## WORK REQUEST
Between the line containing "left shoulder: (156, 132)" and the line containing "right hip: (387, 187)" lies a run of lines; give that run again exactly, with both of those lines, and nothing else from the entries below.

## DATA IN THIS EXERCISE
-- Opening Marker --
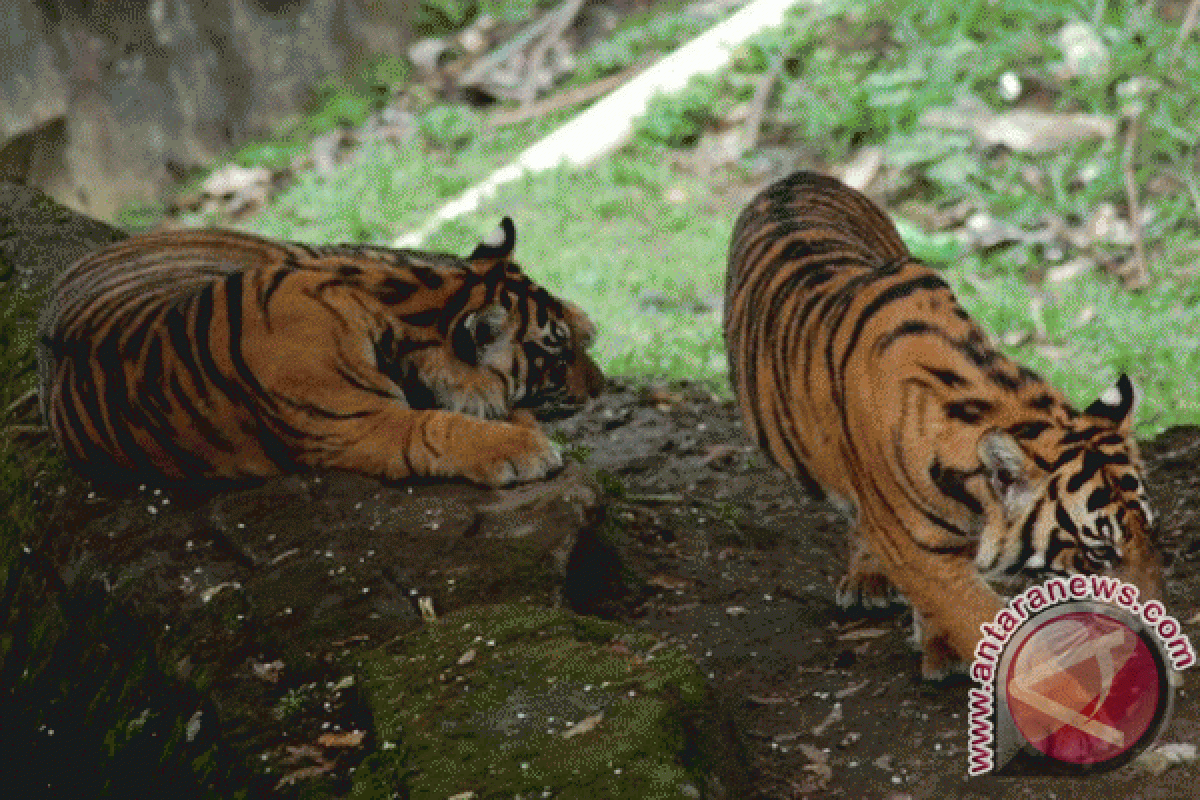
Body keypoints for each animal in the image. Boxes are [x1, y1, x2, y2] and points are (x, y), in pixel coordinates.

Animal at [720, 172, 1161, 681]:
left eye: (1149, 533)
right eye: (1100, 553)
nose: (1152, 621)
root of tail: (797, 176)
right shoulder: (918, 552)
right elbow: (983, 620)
-- Closing Marker --
-- Opening Marker --
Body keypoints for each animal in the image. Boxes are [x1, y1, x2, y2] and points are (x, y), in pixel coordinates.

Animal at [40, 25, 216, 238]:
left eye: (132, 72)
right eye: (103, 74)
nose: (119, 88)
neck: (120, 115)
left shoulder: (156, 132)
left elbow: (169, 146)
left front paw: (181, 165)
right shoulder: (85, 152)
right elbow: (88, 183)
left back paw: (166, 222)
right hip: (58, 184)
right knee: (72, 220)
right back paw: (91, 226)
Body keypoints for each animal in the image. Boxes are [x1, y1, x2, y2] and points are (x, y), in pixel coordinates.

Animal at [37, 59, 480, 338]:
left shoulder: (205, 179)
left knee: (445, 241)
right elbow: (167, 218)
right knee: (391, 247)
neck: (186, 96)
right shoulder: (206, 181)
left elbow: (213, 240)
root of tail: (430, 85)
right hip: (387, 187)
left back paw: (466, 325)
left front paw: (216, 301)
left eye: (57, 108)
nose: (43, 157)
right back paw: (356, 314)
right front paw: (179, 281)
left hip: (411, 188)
-- Closing Marker --
## ANSWER SECTION
left shoulder: (156, 132)
left elbow: (169, 146)
left front paw: (181, 165)
right shoulder: (85, 152)
right elbow: (88, 183)
left back paw: (166, 222)
right hip: (58, 184)
right knee: (72, 220)
right back paw: (91, 226)
Body keypoints for each animal in the image. Boxes are [x1, y1, x2, y2] and points are (x, y), in pixel coordinates.

Animal at [37, 59, 480, 338]:
left shoulder: (205, 179)
left knee: (445, 241)
right elbow: (167, 218)
right knee: (391, 247)
neck: (186, 96)
right shoulder: (206, 181)
left elbow: (213, 240)
root of tail: (430, 85)
right hip: (387, 187)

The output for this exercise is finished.